__Study text__
* * * * * * * * *

0

Given the following documents in an index (lets call it addresses):

{
    ADDRESS: {
        ID: 1,
        LINE1: "steet 1",
        CITY: "kuala lumpur",
        COUNTRY: "MALAYSIA",
        ...
    } 
}
{
    ADDRESS: {
        ID: 2,
        LINE1: "steet 1",
        CITY: "kualalumpur city",
        COUNTRY: "MALAYSIA",
        ...
    }
}
{
    ADDRESS: {
        ID: 3,
        LINE1: "steet 1",
        CITY: "kualalumpur",        
        COUNTRY: "MALAYSIA",
        ...
    }
}
{
    ADDRESS: {
        ID: 4,
        LINE1: "steet 1",
        CITY: "kuala lumpur city",      
        COUNTRY: "MALAYSIA",
        ...
    }
}

At this point, I found the query to grab "kualalumpur", "kuala lumpur", "kualalumpur city" with the search text "kualalumpur".
But "kuala lumpur city" is missing from the result despite near similarity with "kualalumpur city".

Here is my query so far:

{
  "query": {
    "bool": {
      "should": [
          {"match": {"ADDRESS.STREET": {"query": "street 1", "fuzziness": 1, "operator": "AND"}}},
          {
            "bool": {
              "should": [
                {"match": {"ADDRESS.CITY": {"query": "kualalumpur", "fuzziness": 1, "operator": "OR"}}},
                {"match": {"ADDRESS.CITY.keyword": {"query": "kualalumpur", "fuzziness": 1, "operator": "OR"}}}
              ]
            }
          }
        ],
      "filter": {
        "bool": {
          "must": [
            {"term": {"ADDRESS.COUNTRY.keyword": "MALAYSIA"}}
          ]
        }
      },
      "minimum_should_match": 2
    }
  }
}

Given the condition, is it possible at all for Elasticsearch to return all four documents with search text "kualalumpur"?

fruqi
  • 4,427
  • 4
  • 25
  • 32
  • it would be great if you can let me know if it solved your problem. – Amit Jul 20 '20 at 03:06
  • Hey! Indeed it does! Thanks, one follow up question, what is the benefit of choosing edge n-gram in this case instead of n-gram? – fruqi Jul 20 '20 at 03:09
  • 1
    Glad it helped and thanks for upvote and accepting answer, you need prefix kind of search like `kualalumpur` not `ualal` which is infix search and costly and edge- n gram creates much less tokens and more performant which suited your use case – Amit Jul 20 '20 at 03:15
  • That makes sense. Thanks a lot for the explanation :) – fruqi Jul 20 '20 at 03:19
  • No issues, my pleasure – Amit Jul 20 '20 at 03:48
  • 1
    Please go through my detailed answer https://stackoverflow.com/a/60584211/4039431 on same topic where I linked my blog as well and don't forgot to upvote if you like the answer :) – Amit Jul 20 '20 at 03:49
  • 1
    Awesome! Thanks again:D – fruqi Jul 20 '20 at 06:32

1 Answers1

1

You can use edge-n gram tokenizer on the country field to get the all four docs, tried it in my local and adding below working example.

* * * * * * * * *

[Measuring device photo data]
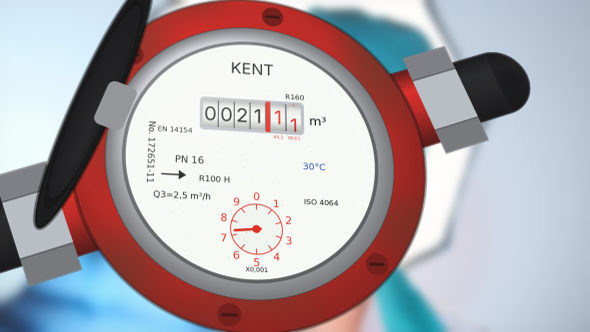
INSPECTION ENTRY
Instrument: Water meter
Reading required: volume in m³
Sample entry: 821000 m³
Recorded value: 21.107 m³
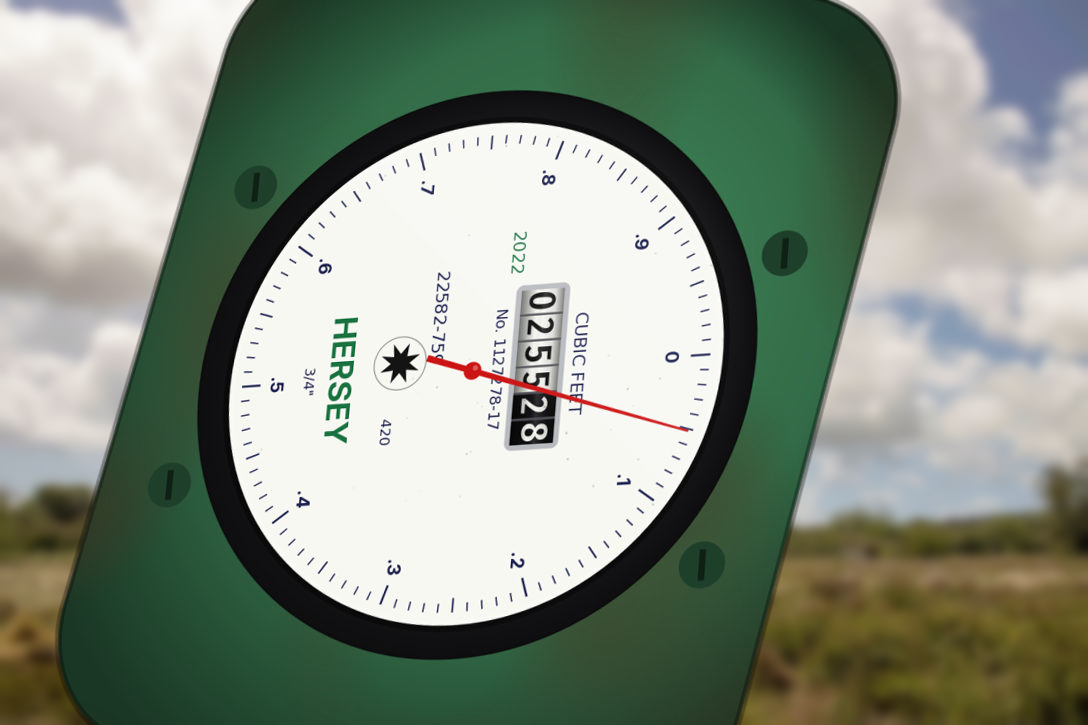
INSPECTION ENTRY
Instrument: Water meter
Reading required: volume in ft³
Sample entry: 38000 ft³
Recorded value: 25528.05 ft³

* * * * * * * * *

__Check your understanding__
- A) Answer these from the Elasticsearch address search thread:
(i) Which CITY value is left out of the results, even though it is close to "kualalumpur city"?
(ii) What number is given for "minimum_should_match" in the query?
(iii) Which tokenizer does the answer recommend?
- B) According to the Elasticsearch address search thread, why is edge n-gram a better choice than n-gram for this case?
- C) Resume the Elasticsearch address search thread from its last sentence.

__Outputs for the tasks__
- A)
(i) "kuala lumpur city"
(ii) 2
(iii) The edge-n gram tokenizer

- B) The search needed here works on prefixes, like "kualalumpur", not infixes like "ualal", and infix search is costly. Edge n-gram also creates far fewer tokens, so it performs better and suits this use case.

- C)
Create custom analyzer and apply it on your field

{
    "settings": {
        "index": {
            "analysis": {
                "analyzer": {
                    "ngram_analyzer": {
                        "type": "custom",
                        "filter": [
                            "lowercase"
                        ],
                        "tokenizer": "edgeNGramTokenizer"
                    }
                },
                "tokenizer": {
                    "edgeNGramTokenizer": {
                        "token_chars": [
                            "letter",
                            "digit"
                        ],
                        "min_gram": "1",
                        "type": "edgeNGram",
                        "max_gram": "40"
                    }
                }
            },
            "max_ngram_diff": "50"
        }
    },
    "mappings": {
        "properties": {
            "country": {
                "type": "text",
                "analyzer" : "ngram_analyzer"
            }
        }
    }
}

Index your all four sample docs, like below

{
  "country" : "kuala lumpur"
}

search query with term kualalumpur matches all four docs

{
    "query": {
        "match" : {
            "country" : "kualalumpur"
        }
    }
}

 "hits": [
      {
        "_index": "fuzzy",
        "_type": "_doc",
        "_id": "3",
        "_score": 5.0003963,
        "_source": {
          "country": "kualalumpur"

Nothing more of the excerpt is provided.